Yet Sternad sent out at least 11 professionally designed and printed mailers that targeted specific types of voters, according to campaign vendors.
Sternad refused to answer questions from Herald reporters about how the mailers were paid for. His attorney Enrique “Rick” Yabor declined comment.
Amid the newspaper reports and the launch of a federal probe, Sternad abruptly amended his financial disclosures after the primary to show he had loaned himself nearly $64,000. Before the primary, he reported lending himself about $11,000.
Still, the amended campaign finance reports raised more questions because they didn’t indicate how he paid to print the mailers.
Sternad’s financial disclosures give little indication he can afford the loans or the expenditures. He listed an income of just $30,000 last year and a one-third ownership of an estate trust fund that provided him no income.
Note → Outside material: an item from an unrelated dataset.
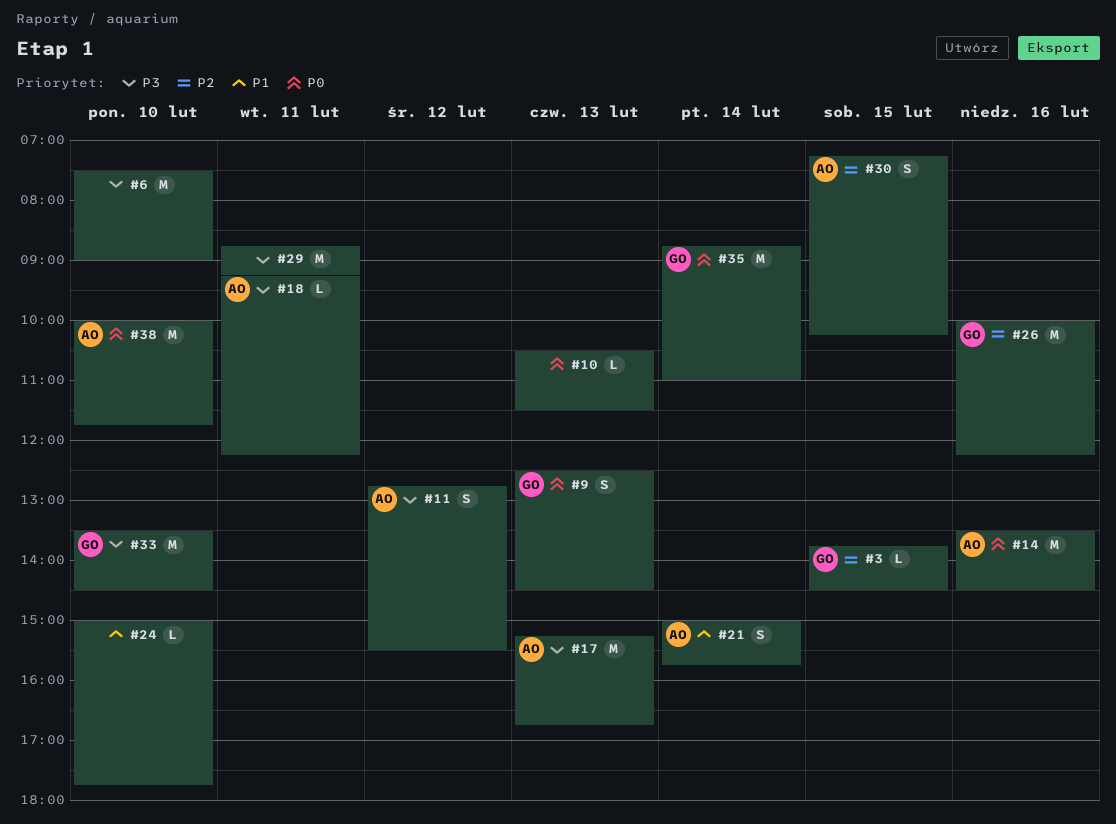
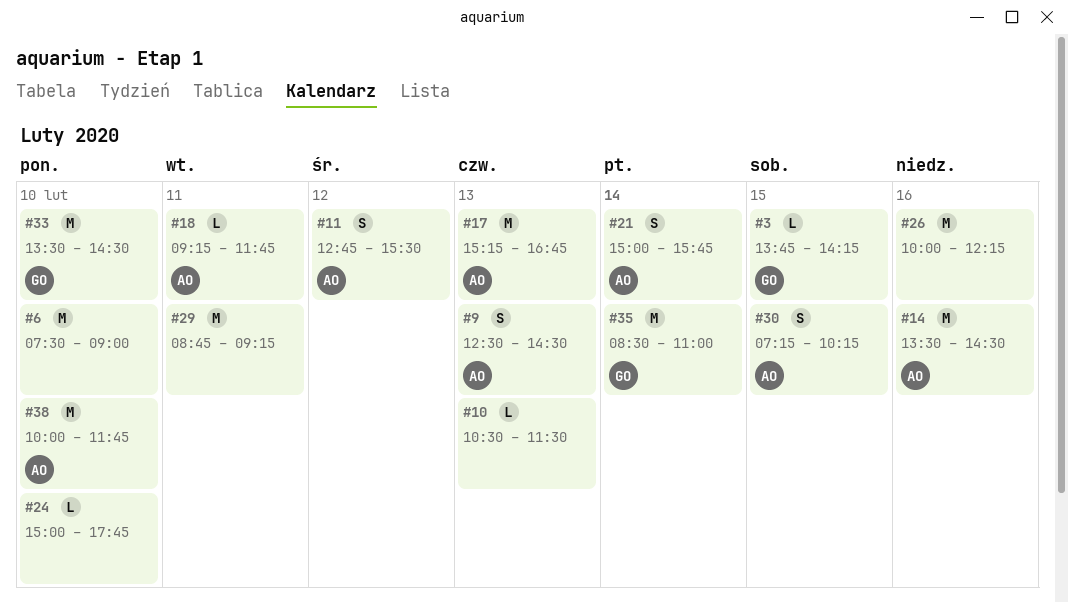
#3, ends: 14:30 -> 14:15
#9, owner: GO -> AO
#18, ends: 12:15 -> 11:45
#26, owner: GO -> none
#35, begins: 08:45 -> 08:30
He reported the trust fund’s maximum value as $100,000.
The incomplete campaign reports, financial documents and the fact that Sternad used a mail house — Rapid Mail & Computer Services — frequently employed by Rivera led Garcia’s campaign to accuse Rivera of colluding in the Democratic campaign.
Rivera and Sternad denied that.
Rivera, however, told a Miami blogger that he referred Alliegro to a mail-targeting specialist. Initially, Rivera said he had no involvement in Sternad’s campaign.
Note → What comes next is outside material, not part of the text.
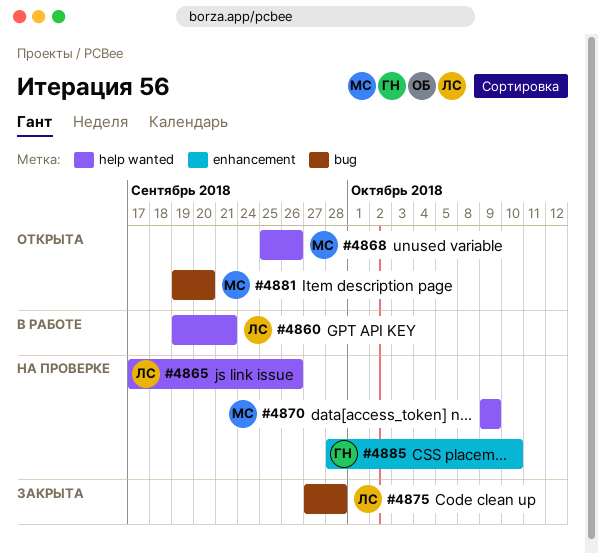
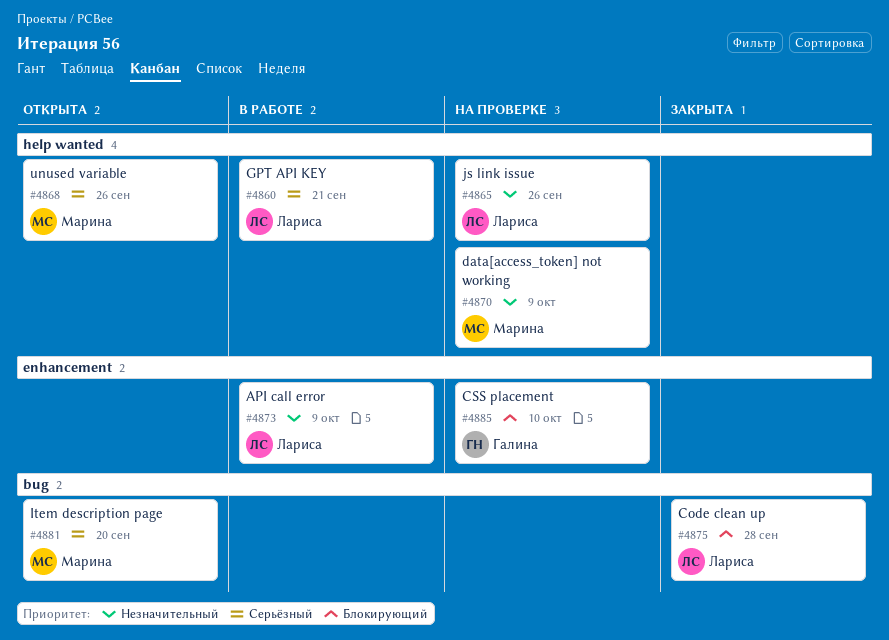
#4873: none -> present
The owner of Rapid Mail, John Borrero, told The Herald and investigators that Sternad and Alliegro paid cash for the mailers except in one instance, when the campaign had a company called Expert Printing send him a $9,000 check.
In another instance, sources said, Rivera telephoned a secretary at Rapid Mail and directed her to walk outside to the company’s mailbox and get an envelope. He told her to deliver it to Borrero. The envelope contained $7,800 to pay for a mailing.
Sternad’s amended reports show he paid Expert Printing only $6,000. That’s hardly enough to pay for the costs of the roughly 135,000 mailers in his race. One mailer bashed Garcia over his divorce.
The sophisticated operation garnered a surprisingly high vote for the political novice, 11 percent. Sternad came in third behind first-place Garcia and challenger Gloria Romero Roses.
Sternad’s amended reports didn’t list the specialist his campaign used to target voters — Campaign Data. The company’s owner, Hugh Cochran, said Rivera was involved.
Cochran, a retired FBI agent, showed The Herald an email he sent to Rapid Mail and Rivera concerning the voter-targeting he performed at Rivera’s request.
Rivera said it was “mistakenly” sent to him — which Cochran said was false.
Rivera has vehemently denied working with Sternad, referring the Herald to a previous written statement he issued on the matter.
“Congressman Rivera has never met or spoken to Mr. Sternad and knows absolutely nothing about him or his campaign,” the statement said.